Let's Go ABC! Things That Go, from A to Z

Let’s Go ABC! Things That Go, from A to Z

 

 

 

 

 

 

 

 

Let’s Go ABC! Things That Go, from A to Z

Rhonda Gowler Greene

Daniel Kirk

Bloomsbury, 2018

40pp., hbk., RRP $A19.99

9780802735096

Need to get from here to there?

We can take you – anywhere!

On land or track, in air or sea,

we’re transportation – A to Z.

A cast of quirky animals takes readers for a fun ride on all sorts of vehicles – some familiar, some not-so – in this rollicking rhyme about things that go.  Rather than the typical alphabet book of matching letters and pictures, this one has a rhyme full of information about each vehicle that is presented by the vehicle itself.  Each vehicle is ‘driven’ by a creature whose name starts with the same letter as the transport – the koala and kangaroo are in charge of the kayak – so young readers will have fun, and perhaps be challenged by, naming the drivers (and passengers) while also finding other items beginning with the same letter in the illustrations.  The endpapers are a treat offering the entire alphabet on a large truck so little ones can test their knowledge while the last page is a surprise!

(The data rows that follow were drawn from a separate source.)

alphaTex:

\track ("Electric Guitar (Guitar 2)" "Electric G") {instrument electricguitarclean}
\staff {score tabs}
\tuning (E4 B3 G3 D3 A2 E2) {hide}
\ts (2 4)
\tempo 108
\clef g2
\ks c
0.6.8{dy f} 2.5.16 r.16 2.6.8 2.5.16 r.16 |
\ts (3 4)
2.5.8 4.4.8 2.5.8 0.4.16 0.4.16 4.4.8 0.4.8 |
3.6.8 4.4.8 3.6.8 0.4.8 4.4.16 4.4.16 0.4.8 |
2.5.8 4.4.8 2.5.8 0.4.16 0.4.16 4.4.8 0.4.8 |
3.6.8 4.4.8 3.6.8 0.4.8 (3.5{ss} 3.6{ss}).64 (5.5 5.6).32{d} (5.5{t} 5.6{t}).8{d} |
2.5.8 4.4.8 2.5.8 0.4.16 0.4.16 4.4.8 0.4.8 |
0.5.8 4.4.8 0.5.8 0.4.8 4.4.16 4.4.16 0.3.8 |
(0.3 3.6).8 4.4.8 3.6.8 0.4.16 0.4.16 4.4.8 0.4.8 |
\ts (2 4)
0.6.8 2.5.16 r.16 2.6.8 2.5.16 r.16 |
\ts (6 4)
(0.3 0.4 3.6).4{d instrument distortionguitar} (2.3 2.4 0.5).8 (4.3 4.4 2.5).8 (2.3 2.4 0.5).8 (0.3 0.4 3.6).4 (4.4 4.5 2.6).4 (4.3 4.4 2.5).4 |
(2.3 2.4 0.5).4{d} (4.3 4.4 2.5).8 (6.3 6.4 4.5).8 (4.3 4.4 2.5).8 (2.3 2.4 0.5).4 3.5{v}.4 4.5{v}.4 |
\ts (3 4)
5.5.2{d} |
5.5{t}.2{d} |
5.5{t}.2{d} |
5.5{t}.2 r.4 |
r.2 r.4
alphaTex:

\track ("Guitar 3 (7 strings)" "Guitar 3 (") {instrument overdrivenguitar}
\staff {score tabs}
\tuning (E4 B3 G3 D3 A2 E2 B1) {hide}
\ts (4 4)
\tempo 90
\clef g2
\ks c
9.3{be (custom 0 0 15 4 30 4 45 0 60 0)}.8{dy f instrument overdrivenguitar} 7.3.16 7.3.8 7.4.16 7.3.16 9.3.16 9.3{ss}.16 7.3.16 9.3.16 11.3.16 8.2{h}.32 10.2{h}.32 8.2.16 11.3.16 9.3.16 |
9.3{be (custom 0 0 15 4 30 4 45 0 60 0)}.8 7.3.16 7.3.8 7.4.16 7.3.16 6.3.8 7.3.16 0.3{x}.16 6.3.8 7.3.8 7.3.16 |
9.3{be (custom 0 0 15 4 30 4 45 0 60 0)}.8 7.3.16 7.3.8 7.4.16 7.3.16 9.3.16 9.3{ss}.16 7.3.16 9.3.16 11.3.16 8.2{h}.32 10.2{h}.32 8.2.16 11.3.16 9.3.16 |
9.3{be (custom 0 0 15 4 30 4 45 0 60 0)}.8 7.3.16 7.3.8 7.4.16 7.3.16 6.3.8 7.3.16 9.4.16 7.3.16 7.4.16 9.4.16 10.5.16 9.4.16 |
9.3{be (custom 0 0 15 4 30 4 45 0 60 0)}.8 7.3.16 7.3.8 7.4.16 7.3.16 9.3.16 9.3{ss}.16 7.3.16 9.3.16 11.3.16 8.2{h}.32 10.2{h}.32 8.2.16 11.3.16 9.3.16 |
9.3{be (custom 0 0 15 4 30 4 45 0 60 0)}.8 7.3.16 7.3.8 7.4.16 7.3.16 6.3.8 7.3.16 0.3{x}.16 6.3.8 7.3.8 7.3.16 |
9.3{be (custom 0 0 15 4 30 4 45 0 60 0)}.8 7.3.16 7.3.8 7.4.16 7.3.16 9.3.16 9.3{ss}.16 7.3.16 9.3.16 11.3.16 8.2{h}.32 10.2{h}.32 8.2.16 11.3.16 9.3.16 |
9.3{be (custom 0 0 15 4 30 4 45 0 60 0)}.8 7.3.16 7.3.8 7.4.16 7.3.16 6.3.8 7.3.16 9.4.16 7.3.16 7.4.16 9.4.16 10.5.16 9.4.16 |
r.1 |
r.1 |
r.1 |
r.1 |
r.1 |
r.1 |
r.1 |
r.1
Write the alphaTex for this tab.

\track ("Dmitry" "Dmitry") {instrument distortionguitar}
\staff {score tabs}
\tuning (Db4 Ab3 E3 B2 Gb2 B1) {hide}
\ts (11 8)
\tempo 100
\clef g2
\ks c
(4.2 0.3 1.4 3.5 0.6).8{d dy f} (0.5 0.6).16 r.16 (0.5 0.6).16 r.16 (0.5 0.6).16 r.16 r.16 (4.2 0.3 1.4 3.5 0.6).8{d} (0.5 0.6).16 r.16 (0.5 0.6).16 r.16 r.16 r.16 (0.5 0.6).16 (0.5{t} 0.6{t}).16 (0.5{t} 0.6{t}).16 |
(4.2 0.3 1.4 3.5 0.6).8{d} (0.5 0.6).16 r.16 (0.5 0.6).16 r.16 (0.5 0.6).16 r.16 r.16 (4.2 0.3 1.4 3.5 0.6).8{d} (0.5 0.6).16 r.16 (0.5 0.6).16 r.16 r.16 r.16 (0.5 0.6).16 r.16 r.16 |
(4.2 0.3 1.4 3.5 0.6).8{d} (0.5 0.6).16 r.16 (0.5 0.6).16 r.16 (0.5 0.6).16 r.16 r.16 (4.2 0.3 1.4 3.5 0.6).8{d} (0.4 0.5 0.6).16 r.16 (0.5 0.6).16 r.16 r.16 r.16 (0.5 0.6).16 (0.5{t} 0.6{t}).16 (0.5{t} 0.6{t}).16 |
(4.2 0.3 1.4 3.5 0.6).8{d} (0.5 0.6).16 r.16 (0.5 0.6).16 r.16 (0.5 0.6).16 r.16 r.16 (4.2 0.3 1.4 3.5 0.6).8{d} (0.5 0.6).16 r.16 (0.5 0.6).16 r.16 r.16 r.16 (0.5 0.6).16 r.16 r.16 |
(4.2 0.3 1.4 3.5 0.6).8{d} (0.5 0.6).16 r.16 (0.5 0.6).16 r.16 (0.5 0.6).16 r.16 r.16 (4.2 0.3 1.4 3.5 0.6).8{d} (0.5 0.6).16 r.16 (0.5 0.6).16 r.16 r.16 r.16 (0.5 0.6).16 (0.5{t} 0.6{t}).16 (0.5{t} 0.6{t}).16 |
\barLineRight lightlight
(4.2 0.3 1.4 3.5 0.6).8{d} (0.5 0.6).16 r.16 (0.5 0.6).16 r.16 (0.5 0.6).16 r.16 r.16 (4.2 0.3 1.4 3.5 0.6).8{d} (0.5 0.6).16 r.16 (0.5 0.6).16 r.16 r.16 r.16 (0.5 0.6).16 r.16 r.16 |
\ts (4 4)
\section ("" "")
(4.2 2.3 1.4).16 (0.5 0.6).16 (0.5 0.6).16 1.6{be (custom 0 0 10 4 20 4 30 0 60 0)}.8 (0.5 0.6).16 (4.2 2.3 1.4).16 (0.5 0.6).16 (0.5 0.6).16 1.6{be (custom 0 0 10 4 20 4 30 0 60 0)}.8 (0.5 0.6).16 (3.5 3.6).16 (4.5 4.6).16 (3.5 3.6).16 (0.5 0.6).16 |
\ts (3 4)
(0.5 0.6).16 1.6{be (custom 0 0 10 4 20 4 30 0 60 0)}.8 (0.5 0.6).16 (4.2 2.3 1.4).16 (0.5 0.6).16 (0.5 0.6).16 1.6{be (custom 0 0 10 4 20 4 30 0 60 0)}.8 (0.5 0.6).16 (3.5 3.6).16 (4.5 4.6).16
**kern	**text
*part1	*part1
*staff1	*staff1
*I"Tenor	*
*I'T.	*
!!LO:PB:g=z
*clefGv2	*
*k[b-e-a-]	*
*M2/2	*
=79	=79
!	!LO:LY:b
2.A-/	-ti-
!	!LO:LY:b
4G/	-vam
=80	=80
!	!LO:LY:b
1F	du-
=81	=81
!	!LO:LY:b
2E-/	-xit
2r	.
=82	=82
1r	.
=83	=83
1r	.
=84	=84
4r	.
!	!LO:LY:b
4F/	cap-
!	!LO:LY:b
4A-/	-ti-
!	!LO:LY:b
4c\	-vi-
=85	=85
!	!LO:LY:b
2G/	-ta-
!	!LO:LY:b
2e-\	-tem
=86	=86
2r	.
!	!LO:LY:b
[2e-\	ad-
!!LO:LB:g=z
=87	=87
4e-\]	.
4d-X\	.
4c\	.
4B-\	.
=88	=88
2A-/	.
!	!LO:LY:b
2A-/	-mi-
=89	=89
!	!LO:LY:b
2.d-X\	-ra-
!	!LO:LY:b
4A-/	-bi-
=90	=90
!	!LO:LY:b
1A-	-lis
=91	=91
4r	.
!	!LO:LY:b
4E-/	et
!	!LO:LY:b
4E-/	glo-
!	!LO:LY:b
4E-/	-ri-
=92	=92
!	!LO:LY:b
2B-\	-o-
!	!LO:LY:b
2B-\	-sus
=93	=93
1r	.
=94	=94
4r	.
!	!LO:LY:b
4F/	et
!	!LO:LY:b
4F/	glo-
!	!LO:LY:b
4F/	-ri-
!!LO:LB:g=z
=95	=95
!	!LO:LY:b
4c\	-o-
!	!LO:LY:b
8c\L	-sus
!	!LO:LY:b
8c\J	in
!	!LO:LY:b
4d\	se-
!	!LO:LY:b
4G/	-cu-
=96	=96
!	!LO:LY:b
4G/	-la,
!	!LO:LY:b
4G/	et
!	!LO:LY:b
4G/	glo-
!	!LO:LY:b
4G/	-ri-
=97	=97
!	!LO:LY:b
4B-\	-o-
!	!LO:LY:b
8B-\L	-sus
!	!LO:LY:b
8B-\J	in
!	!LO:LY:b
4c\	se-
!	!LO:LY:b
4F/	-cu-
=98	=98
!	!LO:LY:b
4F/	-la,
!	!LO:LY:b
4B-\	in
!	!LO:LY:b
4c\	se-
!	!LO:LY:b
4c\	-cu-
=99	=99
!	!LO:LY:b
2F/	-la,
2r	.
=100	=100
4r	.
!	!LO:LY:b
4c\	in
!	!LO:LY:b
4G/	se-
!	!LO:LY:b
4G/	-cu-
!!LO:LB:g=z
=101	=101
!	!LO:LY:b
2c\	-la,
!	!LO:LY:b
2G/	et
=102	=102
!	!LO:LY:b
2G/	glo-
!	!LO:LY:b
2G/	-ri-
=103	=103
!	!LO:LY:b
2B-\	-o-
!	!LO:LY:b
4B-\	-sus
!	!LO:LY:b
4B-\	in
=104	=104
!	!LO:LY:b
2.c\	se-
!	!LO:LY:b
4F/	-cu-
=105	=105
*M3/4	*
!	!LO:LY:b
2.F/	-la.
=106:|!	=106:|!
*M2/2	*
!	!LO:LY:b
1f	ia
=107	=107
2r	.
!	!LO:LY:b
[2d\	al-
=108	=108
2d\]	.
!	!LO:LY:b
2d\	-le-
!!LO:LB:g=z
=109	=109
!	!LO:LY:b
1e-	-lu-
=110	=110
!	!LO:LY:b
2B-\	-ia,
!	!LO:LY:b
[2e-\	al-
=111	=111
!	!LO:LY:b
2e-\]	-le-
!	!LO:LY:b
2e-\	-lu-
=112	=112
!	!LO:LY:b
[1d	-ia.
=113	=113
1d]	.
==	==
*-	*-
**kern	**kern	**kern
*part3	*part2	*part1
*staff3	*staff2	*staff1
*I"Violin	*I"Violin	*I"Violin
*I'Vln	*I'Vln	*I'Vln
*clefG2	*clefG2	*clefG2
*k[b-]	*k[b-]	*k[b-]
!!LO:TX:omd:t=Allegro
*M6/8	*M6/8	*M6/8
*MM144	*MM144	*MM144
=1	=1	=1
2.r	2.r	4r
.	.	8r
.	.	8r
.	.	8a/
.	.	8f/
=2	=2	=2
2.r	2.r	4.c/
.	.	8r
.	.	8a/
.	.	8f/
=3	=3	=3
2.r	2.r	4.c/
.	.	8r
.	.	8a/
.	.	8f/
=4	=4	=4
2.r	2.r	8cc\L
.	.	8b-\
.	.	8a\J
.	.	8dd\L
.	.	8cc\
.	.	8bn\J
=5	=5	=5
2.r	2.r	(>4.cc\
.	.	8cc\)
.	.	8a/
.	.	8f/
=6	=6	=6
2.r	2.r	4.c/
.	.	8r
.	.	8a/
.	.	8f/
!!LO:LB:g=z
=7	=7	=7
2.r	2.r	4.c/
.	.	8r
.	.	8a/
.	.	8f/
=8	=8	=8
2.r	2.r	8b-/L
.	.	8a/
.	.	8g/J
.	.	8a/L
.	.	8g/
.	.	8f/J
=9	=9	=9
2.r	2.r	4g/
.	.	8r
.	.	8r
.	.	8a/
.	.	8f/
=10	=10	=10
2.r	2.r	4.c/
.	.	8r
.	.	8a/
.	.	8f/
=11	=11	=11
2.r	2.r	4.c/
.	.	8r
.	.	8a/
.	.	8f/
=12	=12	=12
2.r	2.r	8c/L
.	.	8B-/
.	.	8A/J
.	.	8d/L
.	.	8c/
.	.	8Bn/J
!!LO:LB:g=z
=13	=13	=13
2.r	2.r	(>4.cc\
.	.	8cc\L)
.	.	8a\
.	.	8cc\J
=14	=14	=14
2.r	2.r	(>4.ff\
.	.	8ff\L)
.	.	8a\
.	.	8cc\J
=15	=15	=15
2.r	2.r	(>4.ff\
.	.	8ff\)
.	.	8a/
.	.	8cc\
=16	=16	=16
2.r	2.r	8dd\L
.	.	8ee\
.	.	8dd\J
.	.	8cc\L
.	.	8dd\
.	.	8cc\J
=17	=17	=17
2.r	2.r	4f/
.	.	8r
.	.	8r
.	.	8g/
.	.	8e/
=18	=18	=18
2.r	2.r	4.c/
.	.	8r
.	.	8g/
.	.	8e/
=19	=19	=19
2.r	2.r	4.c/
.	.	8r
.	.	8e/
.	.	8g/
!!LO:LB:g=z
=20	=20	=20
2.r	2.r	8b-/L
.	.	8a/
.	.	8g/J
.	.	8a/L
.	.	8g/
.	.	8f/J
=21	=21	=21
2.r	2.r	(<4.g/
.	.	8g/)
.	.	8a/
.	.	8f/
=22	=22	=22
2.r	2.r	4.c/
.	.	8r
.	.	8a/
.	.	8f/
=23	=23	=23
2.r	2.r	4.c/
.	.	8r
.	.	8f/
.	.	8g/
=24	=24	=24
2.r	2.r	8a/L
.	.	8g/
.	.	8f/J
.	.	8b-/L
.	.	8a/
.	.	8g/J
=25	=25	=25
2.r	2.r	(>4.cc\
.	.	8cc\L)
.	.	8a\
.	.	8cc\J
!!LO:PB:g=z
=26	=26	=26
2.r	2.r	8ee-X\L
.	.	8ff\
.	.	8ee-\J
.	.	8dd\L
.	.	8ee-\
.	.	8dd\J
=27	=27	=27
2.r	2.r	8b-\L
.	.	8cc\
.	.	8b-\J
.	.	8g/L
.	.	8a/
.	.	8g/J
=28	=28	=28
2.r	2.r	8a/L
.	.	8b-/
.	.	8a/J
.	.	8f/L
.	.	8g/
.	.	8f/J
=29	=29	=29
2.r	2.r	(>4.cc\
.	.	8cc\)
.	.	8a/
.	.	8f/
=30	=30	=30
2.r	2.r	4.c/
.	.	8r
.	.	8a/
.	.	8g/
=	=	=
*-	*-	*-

They can begin early classification activities by sorting the vehicles into land, sea or air or even by the way they are propelled. perhaps suggesting others that are not featured in the book.  Or they might start with the creatures they know and make suggestions about the mode of transport they would be in charge of.

Despite its slightly American bias (which most young readers just accept anyway), this is an enjoyable read that will have early readers returning to again and again as not only is there something new to find each time which encourages attention to the detail in the pictures, but it allows them to read it for themselves without an adult present – a critical aspect of early reading behaviour that instils confidence and an expectation of success. 

A book that offers so much more than it first appears – if you have early readers or those learning English as another language, it would be a worthwhile investment.